# 05 Altima Fog Light Plastic Cover



## railroadfan (Dec 22, 2010)

Heard a loud crack and the plastic/glass cover broke on my passenger fog light. The bulb still works, but am wondering if I have to buy a whole new assembly or is there some way to just replace the plastic/glass cover. Any ideas?
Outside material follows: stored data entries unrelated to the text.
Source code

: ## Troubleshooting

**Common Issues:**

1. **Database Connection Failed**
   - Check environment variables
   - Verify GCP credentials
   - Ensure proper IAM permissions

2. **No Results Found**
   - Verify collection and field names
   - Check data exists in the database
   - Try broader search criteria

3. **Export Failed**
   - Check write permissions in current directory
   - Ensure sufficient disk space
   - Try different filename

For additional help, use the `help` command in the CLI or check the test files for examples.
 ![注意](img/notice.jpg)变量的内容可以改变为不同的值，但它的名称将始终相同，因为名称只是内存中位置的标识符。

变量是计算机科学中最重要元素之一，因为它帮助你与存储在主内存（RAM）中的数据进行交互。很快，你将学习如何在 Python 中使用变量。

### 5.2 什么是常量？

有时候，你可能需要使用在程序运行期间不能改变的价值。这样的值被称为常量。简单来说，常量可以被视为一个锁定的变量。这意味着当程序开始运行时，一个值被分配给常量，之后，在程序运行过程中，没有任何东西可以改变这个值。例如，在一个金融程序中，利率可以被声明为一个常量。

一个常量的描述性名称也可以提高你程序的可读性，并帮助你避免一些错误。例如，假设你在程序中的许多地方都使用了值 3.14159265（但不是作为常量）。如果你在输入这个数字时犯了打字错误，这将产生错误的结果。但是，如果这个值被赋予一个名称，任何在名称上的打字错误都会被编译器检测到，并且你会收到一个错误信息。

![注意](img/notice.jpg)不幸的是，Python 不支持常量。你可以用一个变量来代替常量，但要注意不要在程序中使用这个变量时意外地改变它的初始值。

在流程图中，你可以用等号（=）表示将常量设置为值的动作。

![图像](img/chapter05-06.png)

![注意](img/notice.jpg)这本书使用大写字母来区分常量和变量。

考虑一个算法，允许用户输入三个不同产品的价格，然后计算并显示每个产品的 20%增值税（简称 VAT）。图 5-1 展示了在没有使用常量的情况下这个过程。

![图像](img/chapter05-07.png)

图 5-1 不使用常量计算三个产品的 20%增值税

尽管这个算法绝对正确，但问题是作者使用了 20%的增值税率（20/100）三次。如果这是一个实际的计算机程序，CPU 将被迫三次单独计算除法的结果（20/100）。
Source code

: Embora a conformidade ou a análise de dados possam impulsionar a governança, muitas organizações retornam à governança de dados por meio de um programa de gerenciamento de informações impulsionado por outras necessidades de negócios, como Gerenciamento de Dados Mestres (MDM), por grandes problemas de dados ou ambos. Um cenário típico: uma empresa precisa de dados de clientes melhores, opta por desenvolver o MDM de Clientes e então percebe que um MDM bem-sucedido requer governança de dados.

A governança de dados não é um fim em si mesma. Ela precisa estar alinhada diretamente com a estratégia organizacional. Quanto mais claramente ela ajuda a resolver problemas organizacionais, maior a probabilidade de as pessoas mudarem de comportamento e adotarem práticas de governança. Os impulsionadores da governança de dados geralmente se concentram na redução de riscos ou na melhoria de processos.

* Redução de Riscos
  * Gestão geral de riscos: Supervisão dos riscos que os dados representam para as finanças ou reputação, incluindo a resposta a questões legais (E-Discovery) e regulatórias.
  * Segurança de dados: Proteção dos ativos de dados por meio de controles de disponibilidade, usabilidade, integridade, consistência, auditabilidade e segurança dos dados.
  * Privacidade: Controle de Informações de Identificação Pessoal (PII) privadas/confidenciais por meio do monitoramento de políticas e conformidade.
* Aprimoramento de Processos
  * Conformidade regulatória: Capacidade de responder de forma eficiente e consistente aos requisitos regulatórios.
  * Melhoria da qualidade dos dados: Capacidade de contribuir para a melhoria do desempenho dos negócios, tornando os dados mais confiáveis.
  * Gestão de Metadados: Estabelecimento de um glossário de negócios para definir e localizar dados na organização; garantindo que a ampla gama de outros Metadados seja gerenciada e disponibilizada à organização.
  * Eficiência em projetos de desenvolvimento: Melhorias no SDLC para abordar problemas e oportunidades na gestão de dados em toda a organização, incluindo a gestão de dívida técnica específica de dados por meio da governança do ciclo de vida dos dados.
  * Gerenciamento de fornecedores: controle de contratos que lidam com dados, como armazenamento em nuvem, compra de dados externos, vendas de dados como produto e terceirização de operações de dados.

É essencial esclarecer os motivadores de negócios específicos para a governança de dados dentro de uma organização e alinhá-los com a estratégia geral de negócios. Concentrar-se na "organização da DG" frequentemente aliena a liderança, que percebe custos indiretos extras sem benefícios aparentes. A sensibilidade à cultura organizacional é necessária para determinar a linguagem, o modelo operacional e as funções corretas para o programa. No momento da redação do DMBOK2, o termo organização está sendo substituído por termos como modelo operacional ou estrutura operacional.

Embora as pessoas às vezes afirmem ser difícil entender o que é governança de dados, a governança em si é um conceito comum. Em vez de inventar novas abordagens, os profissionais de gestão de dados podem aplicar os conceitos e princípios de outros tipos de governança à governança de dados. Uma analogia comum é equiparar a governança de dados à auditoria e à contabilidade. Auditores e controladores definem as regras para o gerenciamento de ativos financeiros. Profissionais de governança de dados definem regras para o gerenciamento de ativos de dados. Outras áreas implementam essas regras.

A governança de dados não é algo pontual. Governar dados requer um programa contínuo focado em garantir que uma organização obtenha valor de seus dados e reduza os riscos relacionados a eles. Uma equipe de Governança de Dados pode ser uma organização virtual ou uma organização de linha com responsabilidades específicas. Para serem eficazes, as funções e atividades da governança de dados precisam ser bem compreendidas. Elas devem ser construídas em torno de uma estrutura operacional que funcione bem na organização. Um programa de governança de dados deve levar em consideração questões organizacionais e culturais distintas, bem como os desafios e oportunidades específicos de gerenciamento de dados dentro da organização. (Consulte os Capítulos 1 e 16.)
p.s. nice emoticons, I'm a :newbie: so :givebeer:


----------



## Nickaltima (Jan 11, 2008)

railroadfan said:


> Heard a loud crack and the plastic/glass cover broke on my passenger fog light. The bulb still works, but am wondering if I have to buy a whole new assembly or is there some way to just replace the plastic/glass cover. Any ideas?
> 
> p.s. nice emoticons, I'm a :newbie: so :givebeer:


your going to have to replace the whole light and for the $20 it will cost you on ebay its worth it..my pass side is chipped and lets water in the bulb worked for like 2 weeks then burned out..i guess its a pretty common thing its just weird they are always the passenger side


----------



## smj999smj (Jan 1, 2006)

They run about $150 from Nissan.


----------



## Nickaltima (Jan 11, 2008)

smj999smj said:


> They run about $150 from Nissan.




who the fuck would buy a fog light from the dealer!?!?!?! ESPECIALLY at that price..that was a waste of a post


----------